The latest purchasing managers’ index (PMI) from Bank of Scotland, published today, pointed to a further mild expansion of Scottish private sector activity last month.
The survey posted a score of 51.1 for November, up slightly from October’s mark of 51, on a scale where 50 sits at the point between growth and recession. This latest monthly increase in private sector activity extended the current spell of growth to 11 months, with higher output registered by both manufacturers and services providers.
But the Bank of Scotland survey said output levels had increased through work to fill backlogs, while the amount of new business received by Scottish firms fell for the third consecutive month.
Donald MacRae, chief economist at Bank of Scotland, said the Scottish PMI was above both the UK and the eurozone levels, “showing the resilience of the Scottish economy”.
But he warned: “Both new orders and new export orders fell in the month, highlighting the challenge of maintaining growth in the face of the global slowdown.”
The drop in incoming new work was due to the manufacturing sector, which suffered from a decline in demand for Scotland’s goods.
The survey said backlogs of work reduced markedly, with outstanding business being cleared at a sharper rate than usual. This suggests Scottish manufacturing will not be able to continue growing for long unless it sees a pick‑up in orders.
A modest rise in service sector business wins softened the overall contraction in new work.
However, manufacturers still created jobs, taking on staff at a faster rate than their service sector counterparts.

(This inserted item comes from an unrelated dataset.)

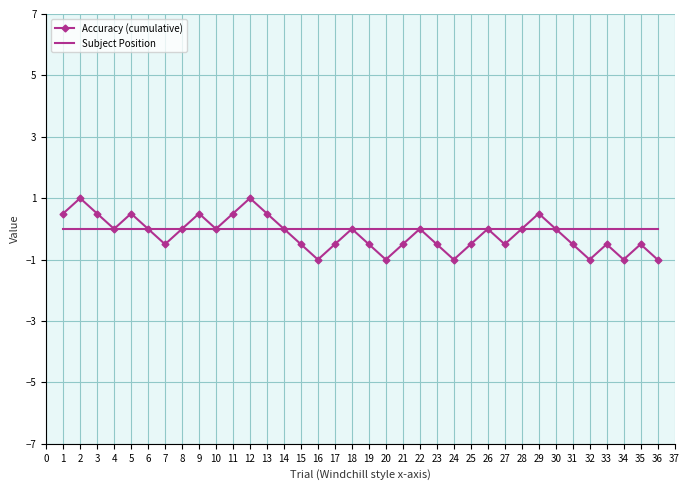

The value of Accuracy (cumulative) at 1 is 0.5. True or false?

True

The survey, carried out in conjunction with research firm Markit and based on feedback from 600 companies, coincides with the publication of a report by accountancy firm BDO which suggests that the UK as a whole faces a possible recession this winter.
BDO’s output index – which measures turnover expectations three months ahead – dropped to 92.5 in November, its lowest level since June 2009.
The index has remained below the crucial 95 mark that indicates negative growth since July 2011, suggesting that the UK economy could have already entered a period of contraction in the current quarter.
Forecasts for the first half of 2012 are equally gloomy.
BDO’s optimism index – which predicts business confidence in two quarters’ time and has been below 95 since September – saw a considerable drop, from 94.1 in October to 92.5 in November.
Neil Craig, managing partner for BDO in Glasgow, said uncertainty over the eurozone was “plaguing” confidence.
He said: “We believe it is imperative that the [UK] government adopt a more liberal approach to borrowing, enabling larger scale government investment in infrastructure.”
He suggested that housing projects in particular were “crying out” for government finance which would “throw a lifeline to the UK’s stuttering recovery”.